All names and identifying details have been changed.

Participants have given us permission to share their experiences.

Hurriya was about five or six years old when she was sexually abused by a male teacher, Mr A, at her primary school. 

Her experiences led her into a number of abusive relationships, but her growing self-awareness, supported by therapy, has helped her realise how she has been affected by the abuse.

Hurriya was at primary school in the 1970s. She says that for many years, her recollection of the abuse was that it only happened once, but she later realised it had occurred several times. She remembers that it always happened in a temporary building away from the main school. 

She also recalls that Mr A had a beard, and she guesses he was in his 20s. The abuse stopped when her family moved away from the area in the late 1970s.

Hurriya didn’t tell anyone about the abuse at the time. She says ‘I didn’t have the sort of family life where you could talk about these things’. She adds ‘nobody really believed children back then’. 

Hurriya now understands the impact that being sexually abused as a child has had on her throughout her life. She feels the abuse set a pattern and made her a target for controlling men. She had several abusive relationships and a lot of sexual encounters that she didn’t want. When she was in her 20s, she didn’t know how to say no. 

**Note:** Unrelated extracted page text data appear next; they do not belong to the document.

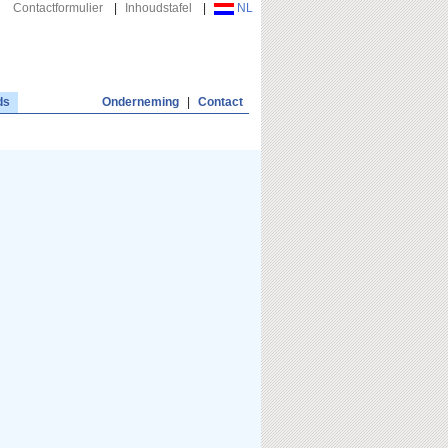
Contactformulier
|
Inhoudstafel
|
NL
ds
Onderneming
|
Contact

For many years, Hurriya thought she was coping very well. She says ‘You move on with your life … bury it’. 

But a relationship with another abusive man opened up memories for her. She began feeling low and struggled with her mental health.  

Hurriya has been seeing a therapist for a few years. She has talked about the abuse and considered reporting Mr A. However, she knows that when he was abusing her, he had two young children and feels concerned about the effect it might have on them if she disclosed the abuse.  

Hurriya has difficulties with family relationships. She explains that she has ‘a fighting front’ that she puts on for other people, but it is not a true reflection of who she is. She says ‘I feel like I’ve been fighting all my life for survival’ and adds that she is tired of having to do this.

However, she says that she has some good friends who support her, and she is not embarrassed any more.